Secondly: The acid-base diagnosis

  1. pH: The pH is normal. So we conclude that there are 3 possibilities:
    • No acid-base disorder is present
    • There are compensating disorders present (ie acidosis and alkalosis together)
    • This is a rare case of a fully compensated disorder (This is considered very unusual but may occur in some circumstances eg during recovery of the primary disorder and before the level of compensation can adjust, and perhaps during pregnancy where the compensation for the respiratory alkalosis can return the pH into the normal range in some cases.)
  2. Pattern: Both the pCO2 & the bicarbonate are lower than normal so this disproves the option of no acid-base disorder. Considering the option of at least 2 compensating disorders then we would initially suspect a metabolic acidosis (low bicarbonate) and a respiratory alkalosis (low pCO2).
  3. Clues: The glucose is very high confirming diabetic decompensation, either DKA or NKHC). The absence of any results from urine testing is very unfortunate. The presence or absence of ketones would be valuable information. The high anion gap indicates that there is a severe high anion gap acidosis. Indeed this is much higher then expected given the relatively modest decrease in bicarbonate. This alerts us to the possibility of a pre-existing metabolic alkalosis related to the diuretic therapy. The delta ratio here is [(34 - 12) / (24 - 19)] = 22/5 = 4.4, and this very high value is consistent with this suggestion of a high anion gap acidosis in association with a pre-existing metabolic alkalosis.
  4. Compensation: As we know there is a metabolic acidosis lets us the "one and a half plus 8 rule" (rule 5) to assess the compensatory response: The expected pCO2 is (1.5 x 19 + 8) = 36.5mmHg. This is not that much different from the actual value of 32mmHg so there is only a minor & insignificant respiratory component present.
  5. Formulation: There is a high anion gap acidosis (probably diabetic ketoacidosis and/or lactic acidosis) in a patient who had a pre-existing metabolic alkalosis (due to thiazide therapy). Even though originally considered a possibility therew is no real evidence of any significant respiratory acid-base disorder.
  6. Confirmation: The nature of the high anion gap acidosis needs urgent sorting out, in particular urine testing for ketones, a serum lactate level and urea & creatinine levels. The hypokalaemia may be chronic and due to the metabolic alkalosis. A more detailed history would have been helpful here. Vomiting if present could have contributed to the metabolic alkalosis.

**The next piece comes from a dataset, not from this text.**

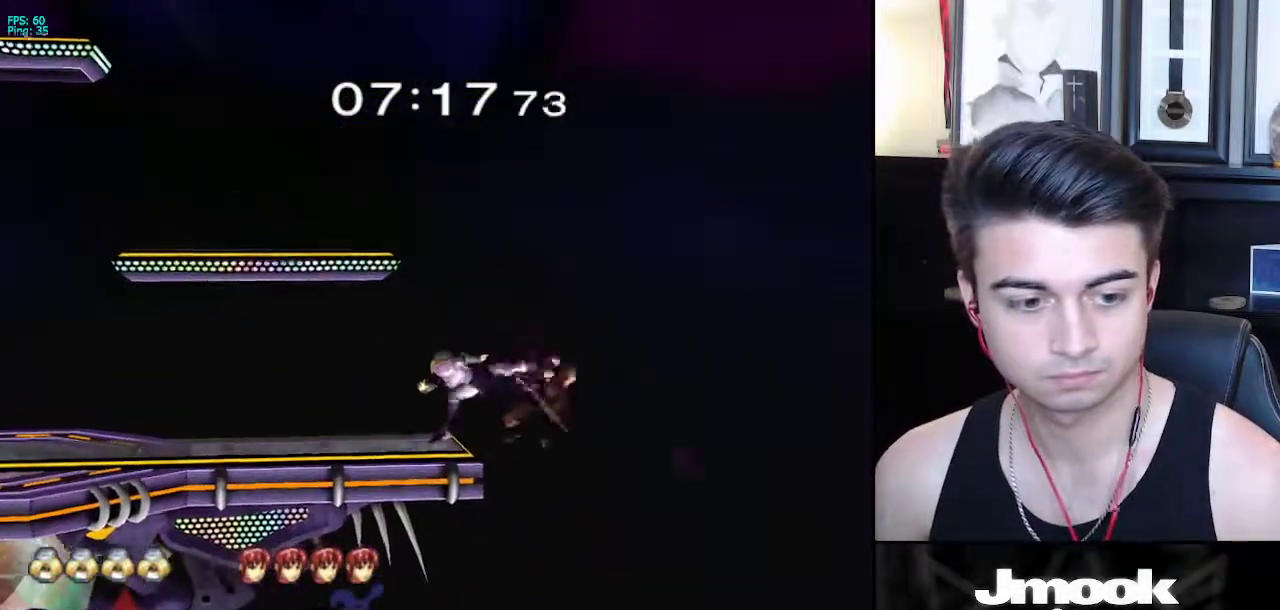
{"buttons": [], "left_stick": "center", "right_stick": "center", "events": []}
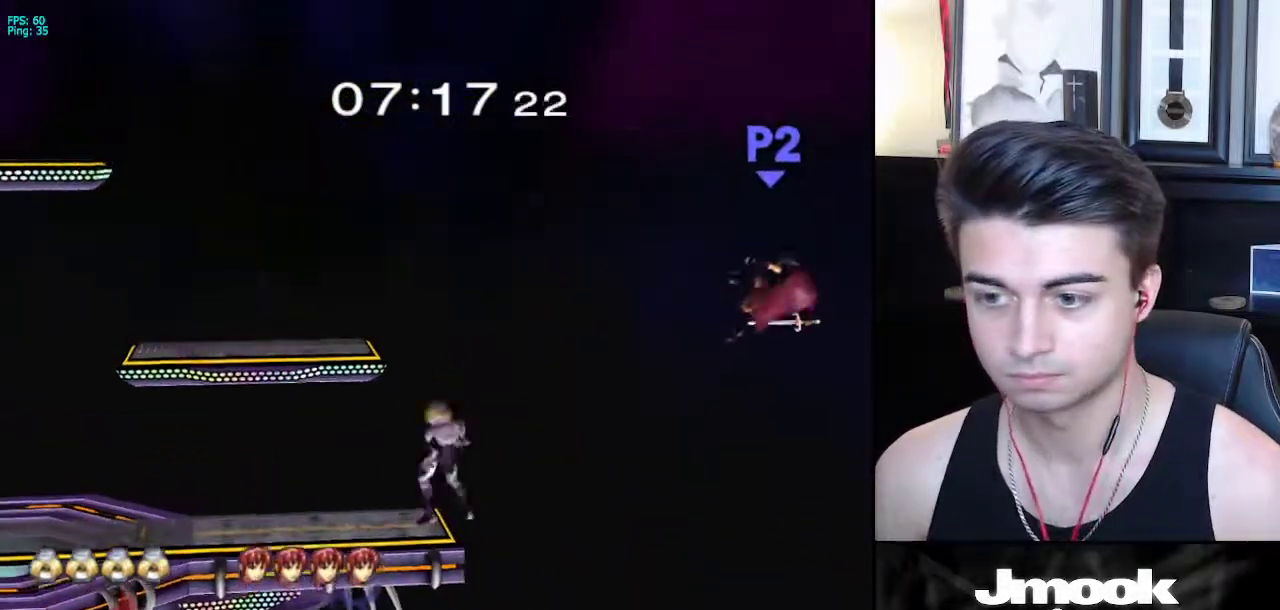
{"buttons": [], "left_stick": "down", "right_stick": "center", "events": [[17, "X", "down"], [33, "left_stick", "right"], [50, "X", "up"], [183, "left_stick", "center"], [433, "left_stick", "down"]]}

Finally: The Clinical Diagnosis

This lady has a severe diabetic ketoacidosis complicating a pre-existing metabolic alkalosis (due to thiazide use). Further investigations are necessary to exclude a lactic acidosis. Results of urinalysis, lactate and electrolytes are urgently required.

Comments

This is certainly an "interesting case". The first thing to notice here is that a quick scan of the acid-base results suggests only a minor acid base problem Disorders with compensating effects on the pH are present so pH is normal. The initial suggestion of a mild metabolic acidosis balancing a mild respiratory alkalosis turned out to be wrong. The big clue to understanding this acid-base problem was the large anion gap - a gap of this size always suggests a severe metabolic acidosis. So if a severe metabolic acidosis is present why is the bicarbonate not low. Conclusion: the compensating alkalosis must be a metabolic one (which primarily affects the bicarbonate) and not a respiratory one (which primarily affects the pCO2). Additionally, as it is balancing a severe acidosis, the metabolic alkalosis itself must be a significant one.

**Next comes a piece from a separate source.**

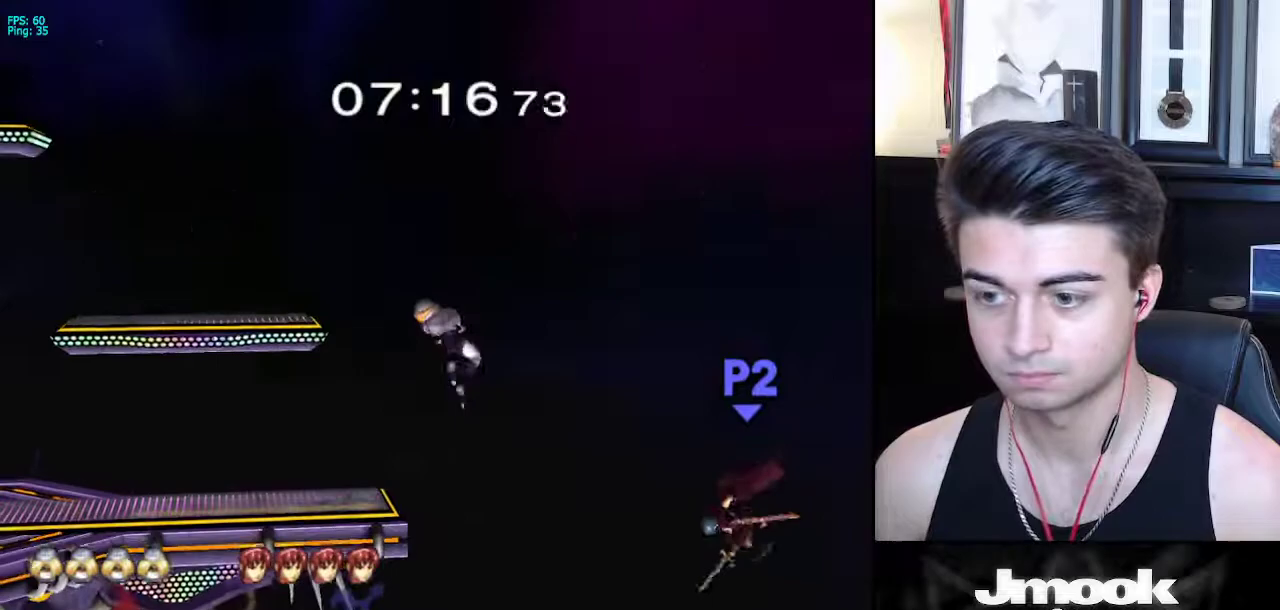
{"buttons": [], "left_stick": "down", "right_stick": "center", "events": [[67, "left_stick", "center"], [467, "left_stick", "down"]]}
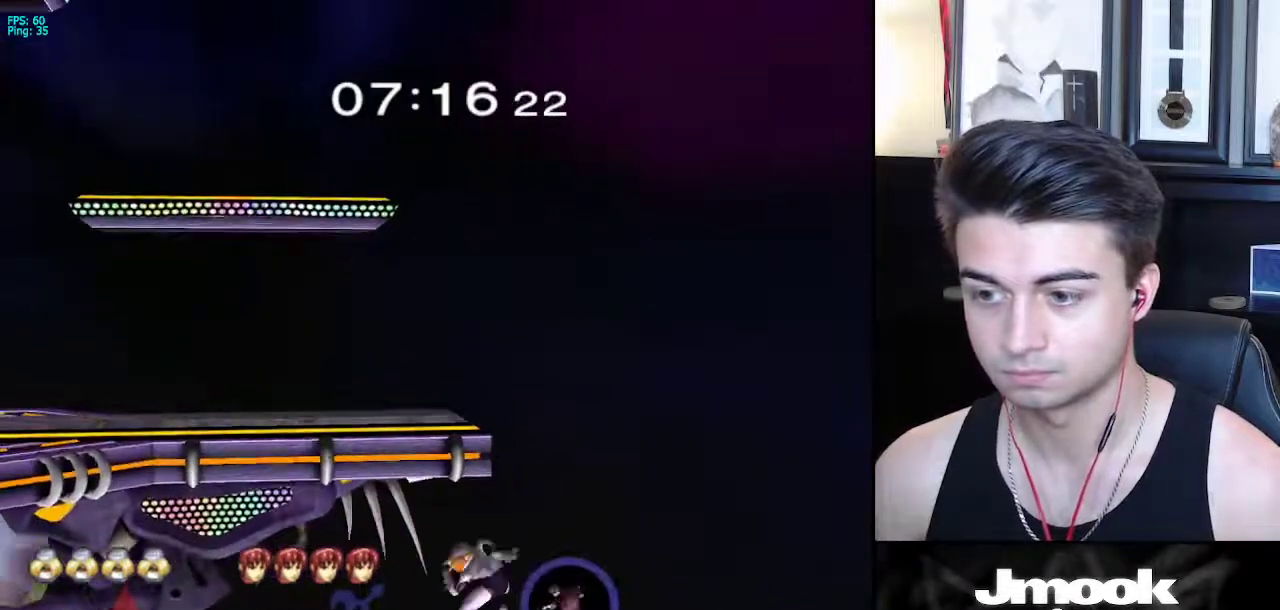
{"buttons": [], "left_stick": "center", "right_stick": "center", "events": [[100, "left_stick", "up"], [117, "B", "down"], [233, "left_stick", "center"], [400, "B", "up"]]}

The high delta ratio (4.4) also suggests a coexistent metabolic alkalosis or a previous compensated respiratory acidosis. There is no evidence of severe respiratory disease. Also as the pCO2 is less than 40, this provides further support that a second primary disorder is raising the [HCO3], that is, a metabolic alkalosis is present. The history suggests that this would have been caused by the thiazide diuretic therapy. Inadequate chloride intake is usually necessary for diuretic use to result in a metabolic alkalosis.

The overall picture suggested is a woman with a pre-existing metabolic alkalosis (due to thiazides) who has developed an acute metabolic acidosis (diabetic ketoacidosis and/or lactic acidosis).

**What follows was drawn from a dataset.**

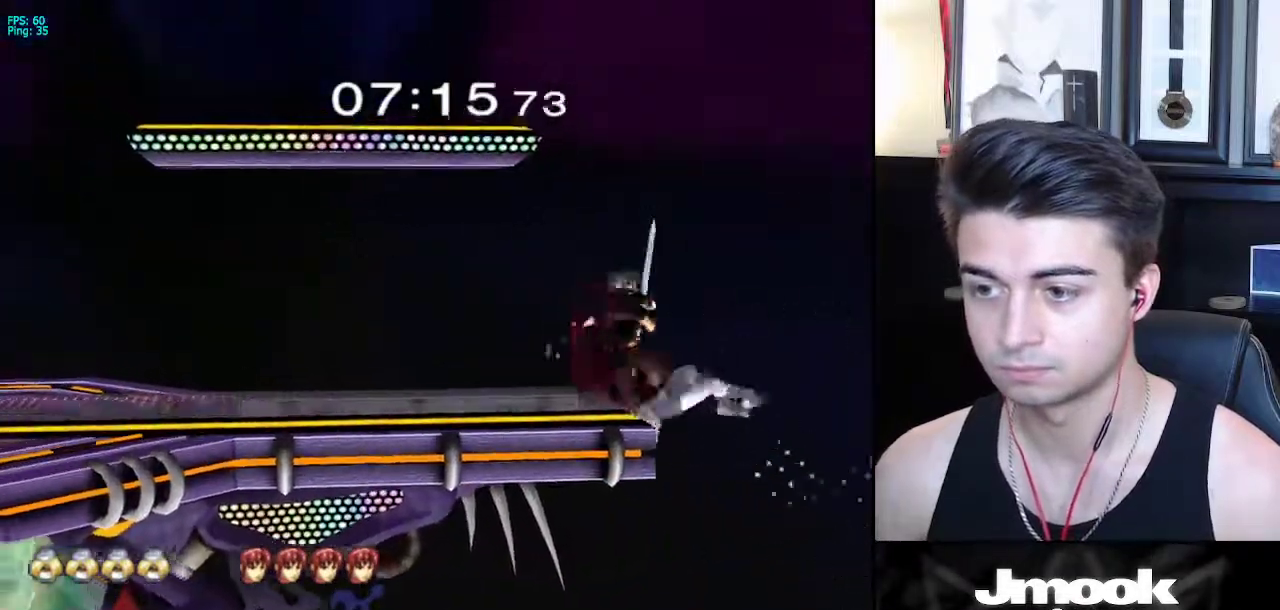
{"buttons": ["X"], "left_stick": "center", "right_stick": "center", "events": [[233, "left_stick", "down"], [317, "X", "down"], [367, "left_stick", "left"], [450, "left_stick", "center"]]}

Assuming the normal anion gap is 12 mmols/l, then the increase in the anion gap is 22 mmol/l and should be approximately matched by the decrement in the [HCO3] as the average delta ratio found in DKA is typically about 1.0. This predicts that a [HCO3] of up to 41 mmols/l was present before the onset of the acute ketoacidosis (as 41 - 22 = 19 which is the measured [HCO3]). Vomiting was not mentioned in the history but is common in DKA and may have contributed to the alkalosis and K+ loss.

As both primary disorders are metabolic ones, we can also use the [HCO3] to see if the pCO2 value is an appropriate one. The only caveat here would be the usual one that sufficient time (12-24 hours) had passed for the maximal respiratory response to occur. More than this amount of time has passed since onset, so this is not a problem. The predicted pCO2 of 36mmHg is close to the measured value of 32 so respiratory compensation is appropriate and there is little evidence of the presence of a primary respiratory acid-base disorder.

Do you think you could have diagnosed this acid-base problem merely by inspecting the blood gas results? Perhaps you might have considered a mild metabolic acidosis and a slight hyperventilation due to anxiety from the arterial puncture. Remember also if the acid-base disorder or hyperosmolality seems too small to explain the degree of obtundation, other causes of coma should always be considered in a diabetic patient (eg trauma, epilepsy, drug overdose in the younger adult, stroke in the older patient). The potential mistake here is to diagnose only a minor acid-base disorder. If the blood glucose or urine tests (glucose and ketones) were not checked, this patient could have been admitted to a medical ward as ‘?CVA’ without appropriate management. If an elderly patient presents with mental obtundation and marked hyperglycaemia but without evidence of ketoacidosis, then the diagnosis is hyperosmolar non-ketotic coma rather then diabetic ketoacidosis. In this case the elevated anion gap has indicated the presence of a severe acidosis.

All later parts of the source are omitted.